Erika Christakis of the Yale Child Study Center wrote in Time magazine that a recent study found that kindergarten teachers (over 95% of whom are female) discriminate against boys when handling out grades:

A new study on gender disparities in elementary-school performance — the first study to examine both objective and subjective performance — found that boys were given lower grades than girls, even in cases where their test scores were either equal to or higher than the girls’ test scores.

Erika Christakis
It seems like out-and-out discrimination, except there is an interesting wrinkle: teachers didn’t downgrade boys who had identical test scores to girls if they seemed to share the girls’ positive attitude toward learning. 

In other words, kindergarten teachers don’t discriminate against boys just because they are boys – they discriminate against boys who act like boys typically behave, but not against boys who act like girls typically behave.

[T]he well-socialized boys received a small grade “bonus” for their good behavior relative to other boys, suggesting that teachers may be overcompensating when they encounter boys whose behavior exceeds expectations.  In other words, boys who match girls on both test scores and behavior get better grades than girls do, but boys who don’t are graded more harshly.  Which means that the issue of what to do with underperforming boys just got a lot more complicated.

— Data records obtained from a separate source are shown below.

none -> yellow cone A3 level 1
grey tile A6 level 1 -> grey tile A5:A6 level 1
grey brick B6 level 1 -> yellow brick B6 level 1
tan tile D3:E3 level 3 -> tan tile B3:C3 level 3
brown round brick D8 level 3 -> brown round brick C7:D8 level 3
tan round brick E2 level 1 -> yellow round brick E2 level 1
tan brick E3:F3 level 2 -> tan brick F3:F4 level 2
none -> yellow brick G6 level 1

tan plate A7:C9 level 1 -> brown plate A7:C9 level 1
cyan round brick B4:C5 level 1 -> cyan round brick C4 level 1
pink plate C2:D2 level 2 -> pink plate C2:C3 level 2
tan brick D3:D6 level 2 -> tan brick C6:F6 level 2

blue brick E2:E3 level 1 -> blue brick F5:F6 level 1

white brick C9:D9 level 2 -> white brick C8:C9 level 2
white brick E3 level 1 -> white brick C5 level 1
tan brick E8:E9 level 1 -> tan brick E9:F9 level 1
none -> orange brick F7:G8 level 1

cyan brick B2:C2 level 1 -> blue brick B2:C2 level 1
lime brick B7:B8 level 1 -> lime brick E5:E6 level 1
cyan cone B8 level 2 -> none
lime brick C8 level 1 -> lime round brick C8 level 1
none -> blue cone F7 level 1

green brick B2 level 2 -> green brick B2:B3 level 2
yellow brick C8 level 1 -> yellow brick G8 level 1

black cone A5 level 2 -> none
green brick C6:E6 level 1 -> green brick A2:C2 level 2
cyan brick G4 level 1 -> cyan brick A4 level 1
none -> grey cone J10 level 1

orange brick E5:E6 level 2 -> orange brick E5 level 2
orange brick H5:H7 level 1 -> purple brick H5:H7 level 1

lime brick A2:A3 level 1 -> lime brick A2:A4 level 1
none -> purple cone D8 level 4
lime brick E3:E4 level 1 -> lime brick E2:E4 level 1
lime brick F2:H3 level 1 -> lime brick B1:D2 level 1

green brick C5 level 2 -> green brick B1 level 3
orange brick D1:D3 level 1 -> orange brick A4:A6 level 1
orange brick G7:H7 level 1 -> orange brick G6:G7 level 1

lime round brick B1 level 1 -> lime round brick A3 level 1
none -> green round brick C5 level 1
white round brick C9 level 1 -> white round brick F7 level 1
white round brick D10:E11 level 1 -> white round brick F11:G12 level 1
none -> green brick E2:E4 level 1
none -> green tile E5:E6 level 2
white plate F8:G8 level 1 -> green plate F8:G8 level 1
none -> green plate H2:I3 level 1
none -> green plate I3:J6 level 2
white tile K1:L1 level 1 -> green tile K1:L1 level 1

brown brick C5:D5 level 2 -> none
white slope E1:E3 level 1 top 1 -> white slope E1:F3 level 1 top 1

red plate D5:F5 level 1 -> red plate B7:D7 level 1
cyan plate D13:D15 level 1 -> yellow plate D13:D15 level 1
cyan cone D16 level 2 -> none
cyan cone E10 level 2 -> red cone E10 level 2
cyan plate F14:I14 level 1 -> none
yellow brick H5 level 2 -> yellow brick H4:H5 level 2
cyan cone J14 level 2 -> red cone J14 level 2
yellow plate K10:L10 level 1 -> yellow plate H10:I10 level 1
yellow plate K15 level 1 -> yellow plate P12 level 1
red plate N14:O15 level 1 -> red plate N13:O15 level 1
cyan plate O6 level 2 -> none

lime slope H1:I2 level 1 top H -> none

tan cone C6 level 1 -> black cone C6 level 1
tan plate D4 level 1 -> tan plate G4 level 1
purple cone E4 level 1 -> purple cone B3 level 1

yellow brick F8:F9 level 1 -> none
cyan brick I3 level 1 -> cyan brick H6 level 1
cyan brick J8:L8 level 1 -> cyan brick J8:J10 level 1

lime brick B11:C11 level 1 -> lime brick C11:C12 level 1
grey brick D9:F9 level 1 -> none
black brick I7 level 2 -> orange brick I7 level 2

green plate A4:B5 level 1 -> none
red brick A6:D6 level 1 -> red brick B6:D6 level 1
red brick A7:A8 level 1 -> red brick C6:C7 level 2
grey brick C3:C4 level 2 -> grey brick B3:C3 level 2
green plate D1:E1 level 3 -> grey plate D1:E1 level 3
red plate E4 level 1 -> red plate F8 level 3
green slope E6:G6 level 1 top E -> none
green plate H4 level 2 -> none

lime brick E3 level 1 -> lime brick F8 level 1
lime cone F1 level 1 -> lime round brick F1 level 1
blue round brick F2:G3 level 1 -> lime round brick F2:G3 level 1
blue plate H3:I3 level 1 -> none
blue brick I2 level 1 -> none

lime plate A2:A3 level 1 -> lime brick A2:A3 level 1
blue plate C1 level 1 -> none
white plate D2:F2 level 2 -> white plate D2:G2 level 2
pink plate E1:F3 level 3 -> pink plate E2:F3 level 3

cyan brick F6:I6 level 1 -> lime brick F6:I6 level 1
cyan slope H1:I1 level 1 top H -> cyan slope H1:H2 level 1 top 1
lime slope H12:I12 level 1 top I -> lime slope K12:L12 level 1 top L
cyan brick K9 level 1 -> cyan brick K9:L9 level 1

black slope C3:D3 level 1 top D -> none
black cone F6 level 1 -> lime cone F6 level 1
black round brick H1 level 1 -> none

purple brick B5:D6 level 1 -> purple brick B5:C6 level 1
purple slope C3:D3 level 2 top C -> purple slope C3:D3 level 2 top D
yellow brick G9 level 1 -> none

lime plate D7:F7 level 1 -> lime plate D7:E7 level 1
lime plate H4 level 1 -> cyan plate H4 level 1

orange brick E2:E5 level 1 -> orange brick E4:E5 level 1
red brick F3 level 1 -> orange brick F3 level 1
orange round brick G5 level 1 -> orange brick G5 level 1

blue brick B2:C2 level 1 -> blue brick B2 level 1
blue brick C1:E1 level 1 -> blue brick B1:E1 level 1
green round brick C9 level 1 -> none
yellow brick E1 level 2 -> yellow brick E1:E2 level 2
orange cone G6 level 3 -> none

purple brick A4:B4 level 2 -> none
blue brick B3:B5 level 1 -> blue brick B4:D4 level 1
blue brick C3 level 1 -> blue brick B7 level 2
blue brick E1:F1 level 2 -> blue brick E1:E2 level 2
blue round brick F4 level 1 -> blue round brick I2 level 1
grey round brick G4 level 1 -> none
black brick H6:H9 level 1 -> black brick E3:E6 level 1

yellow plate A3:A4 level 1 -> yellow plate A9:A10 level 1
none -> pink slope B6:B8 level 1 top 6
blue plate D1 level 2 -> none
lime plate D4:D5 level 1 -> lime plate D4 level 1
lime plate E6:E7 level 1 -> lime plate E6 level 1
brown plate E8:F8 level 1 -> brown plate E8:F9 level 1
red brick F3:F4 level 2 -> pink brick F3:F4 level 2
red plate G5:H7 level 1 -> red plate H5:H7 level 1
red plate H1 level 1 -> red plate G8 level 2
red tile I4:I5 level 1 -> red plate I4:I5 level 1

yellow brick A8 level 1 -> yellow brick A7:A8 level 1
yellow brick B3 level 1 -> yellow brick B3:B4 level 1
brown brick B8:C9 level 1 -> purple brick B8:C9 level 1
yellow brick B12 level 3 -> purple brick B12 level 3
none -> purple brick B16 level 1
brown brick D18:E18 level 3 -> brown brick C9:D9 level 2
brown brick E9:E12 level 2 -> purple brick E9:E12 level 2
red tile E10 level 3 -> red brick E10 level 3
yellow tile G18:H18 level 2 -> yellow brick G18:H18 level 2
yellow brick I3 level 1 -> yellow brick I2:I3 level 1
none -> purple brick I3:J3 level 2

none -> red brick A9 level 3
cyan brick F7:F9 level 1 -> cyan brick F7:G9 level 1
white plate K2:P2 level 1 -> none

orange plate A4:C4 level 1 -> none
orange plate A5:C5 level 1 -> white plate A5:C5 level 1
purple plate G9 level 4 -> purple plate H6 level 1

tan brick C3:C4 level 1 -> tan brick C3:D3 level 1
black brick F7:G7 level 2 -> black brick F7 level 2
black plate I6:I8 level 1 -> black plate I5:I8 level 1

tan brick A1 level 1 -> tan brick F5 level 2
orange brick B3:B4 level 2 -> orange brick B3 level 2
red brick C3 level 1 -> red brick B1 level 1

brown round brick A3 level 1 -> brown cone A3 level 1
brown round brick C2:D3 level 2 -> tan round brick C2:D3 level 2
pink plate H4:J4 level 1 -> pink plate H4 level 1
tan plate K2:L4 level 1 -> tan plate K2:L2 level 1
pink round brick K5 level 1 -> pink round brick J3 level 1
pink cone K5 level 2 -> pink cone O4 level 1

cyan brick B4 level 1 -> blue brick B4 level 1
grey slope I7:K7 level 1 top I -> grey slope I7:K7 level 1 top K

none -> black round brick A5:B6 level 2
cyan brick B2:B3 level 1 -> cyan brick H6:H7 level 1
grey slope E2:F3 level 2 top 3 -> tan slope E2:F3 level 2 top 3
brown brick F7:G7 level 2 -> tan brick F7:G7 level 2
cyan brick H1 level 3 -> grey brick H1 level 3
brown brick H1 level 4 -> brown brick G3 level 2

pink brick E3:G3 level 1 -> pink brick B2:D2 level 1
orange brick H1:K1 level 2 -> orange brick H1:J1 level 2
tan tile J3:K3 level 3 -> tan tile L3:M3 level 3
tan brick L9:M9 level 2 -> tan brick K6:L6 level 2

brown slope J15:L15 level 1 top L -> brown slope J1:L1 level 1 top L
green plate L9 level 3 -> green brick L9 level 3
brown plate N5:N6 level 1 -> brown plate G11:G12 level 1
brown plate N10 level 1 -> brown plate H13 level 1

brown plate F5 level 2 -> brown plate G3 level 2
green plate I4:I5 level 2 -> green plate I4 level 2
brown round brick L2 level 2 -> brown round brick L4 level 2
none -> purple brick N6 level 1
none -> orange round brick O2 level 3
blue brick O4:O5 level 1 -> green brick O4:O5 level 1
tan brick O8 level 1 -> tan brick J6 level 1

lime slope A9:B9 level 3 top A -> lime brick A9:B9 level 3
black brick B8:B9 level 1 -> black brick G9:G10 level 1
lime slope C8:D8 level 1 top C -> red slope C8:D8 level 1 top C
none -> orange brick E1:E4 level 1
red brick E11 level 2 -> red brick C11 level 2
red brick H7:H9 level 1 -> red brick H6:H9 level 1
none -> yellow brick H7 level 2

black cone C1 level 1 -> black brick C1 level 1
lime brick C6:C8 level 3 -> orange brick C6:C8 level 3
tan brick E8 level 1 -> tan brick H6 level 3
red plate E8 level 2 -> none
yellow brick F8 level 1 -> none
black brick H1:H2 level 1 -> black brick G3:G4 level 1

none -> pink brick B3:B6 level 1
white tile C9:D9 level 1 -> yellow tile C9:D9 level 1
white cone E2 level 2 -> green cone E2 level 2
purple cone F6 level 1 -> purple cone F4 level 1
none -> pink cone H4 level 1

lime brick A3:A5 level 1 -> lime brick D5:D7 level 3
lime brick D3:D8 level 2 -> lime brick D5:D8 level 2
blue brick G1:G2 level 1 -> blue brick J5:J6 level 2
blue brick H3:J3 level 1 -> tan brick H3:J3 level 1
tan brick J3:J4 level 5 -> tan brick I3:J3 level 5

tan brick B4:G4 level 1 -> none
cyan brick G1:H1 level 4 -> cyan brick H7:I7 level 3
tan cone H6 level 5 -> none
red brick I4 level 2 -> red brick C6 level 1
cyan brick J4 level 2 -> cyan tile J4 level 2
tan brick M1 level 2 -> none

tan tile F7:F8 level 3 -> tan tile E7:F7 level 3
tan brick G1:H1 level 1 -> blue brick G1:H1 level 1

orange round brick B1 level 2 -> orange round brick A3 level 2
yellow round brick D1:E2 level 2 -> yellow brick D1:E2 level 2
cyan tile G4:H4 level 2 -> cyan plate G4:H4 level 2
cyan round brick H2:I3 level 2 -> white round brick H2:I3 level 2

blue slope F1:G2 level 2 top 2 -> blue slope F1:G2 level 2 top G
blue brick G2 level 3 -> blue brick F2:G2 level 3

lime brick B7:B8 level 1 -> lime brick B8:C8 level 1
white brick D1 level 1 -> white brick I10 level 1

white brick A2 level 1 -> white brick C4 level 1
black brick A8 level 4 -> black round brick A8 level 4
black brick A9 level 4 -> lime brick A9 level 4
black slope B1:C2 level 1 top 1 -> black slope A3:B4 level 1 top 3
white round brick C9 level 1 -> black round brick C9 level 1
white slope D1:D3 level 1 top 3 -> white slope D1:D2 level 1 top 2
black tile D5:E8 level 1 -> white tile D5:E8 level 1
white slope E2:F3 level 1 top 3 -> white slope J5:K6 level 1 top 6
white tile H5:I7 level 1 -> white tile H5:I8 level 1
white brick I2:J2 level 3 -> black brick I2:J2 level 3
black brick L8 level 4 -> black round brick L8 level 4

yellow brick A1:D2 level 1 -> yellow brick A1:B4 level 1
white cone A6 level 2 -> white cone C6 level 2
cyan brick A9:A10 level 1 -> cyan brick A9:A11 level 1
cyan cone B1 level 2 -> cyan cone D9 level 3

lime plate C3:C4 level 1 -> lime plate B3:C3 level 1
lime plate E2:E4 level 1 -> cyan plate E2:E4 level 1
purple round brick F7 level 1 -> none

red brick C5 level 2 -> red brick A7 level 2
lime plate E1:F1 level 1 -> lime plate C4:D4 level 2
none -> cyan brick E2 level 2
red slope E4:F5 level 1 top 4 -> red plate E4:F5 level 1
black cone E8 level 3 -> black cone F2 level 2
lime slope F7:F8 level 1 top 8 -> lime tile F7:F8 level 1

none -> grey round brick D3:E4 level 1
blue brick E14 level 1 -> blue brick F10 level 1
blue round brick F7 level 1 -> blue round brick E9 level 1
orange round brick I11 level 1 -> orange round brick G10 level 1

We’ve known for a long time that boys, on average, struggle with school more than girls do. Learning disabilities and behavioral problems are more prevalent among boys, and high school and college graduation rates are lower. [NOTE: In 1960, about 60% of new college graduates were male.  Today, the reverse is true – 60% of new college graduates are females.]  Boys also receive two-thirds of failing grades and are more likely to find school boring or frustrating.

What’s new is the finding that these gender disparities start so early and appear linked not only to gaps in relatively objective measures like test scores but also to teachers’ assessments of their own students. 



BBC Radio reporter Winifred Robinson – whose only child is a boy – believes that the preferences of English parents when it comes to having boys or girls have changed dramatically over the course of her lifetime:

As one of six daughters growing up in the seventies, girls were so little prized compared with boys that a friend of my father even expressed his sympathy rather than congratulations when my youngest sister, a perfectly healthy child, was born.

Can you imagine that happening now?  I rather doubt it.  In an almost complete reversal of attitudes, today's parents long for girls.

As the mother of an only child, a son, I do not think I am exaggerating in saying that I detected something akin to sympathy when we announced that we had a boy. . . .

Winifred Robinson and her son
At the heart of this new preference lies the fact that all parents want their children to succeed in life – and quite simply, in today's Britain, girls are more likely so to do.

Building on a trend that began more than a decade ago, girls are outperforming boys at every level in education. They get more and better GCSEs and A-levels, win more places at top universities and gain better degrees.

Robinson believes the pendulum has swung much too far:

Imagine for a moment the outcry that would follow – from parents, politicians, the teaching unions –  if girls began to lag behind boys in school. 

Yet there is a widespread silence on the very real problem of boys’ underachievement, as though by raising it we are somehow anti-women. 


Some education specialists even ask if it matters – as though boys’ failure is the natural downside to women’s greater success; as if the current situation represents some kind of natural order where women must go beyond equality and always come out on top. 

Of course it matters, just as it mattered 30 years ago when fewer girls than boys made it to university. It matters because it is unjust, and it matters because it is a shameful waste of talent and one that we can ill-afford. 

As someone who has benefitted enormously from the women’s movement, I deplore the prospect of a generation of disadvantaged young men failing to reach their true potential and missing out on university and the chances it brings.

*  *  *  *  *

“Bad Girls” was featured on a 2 or 3 lines over four years ago.  (You can click here to read that post.)  


M.I.A.
That is absolutely mind-boggling to me.  I remember that post as if I had written it yesterday.  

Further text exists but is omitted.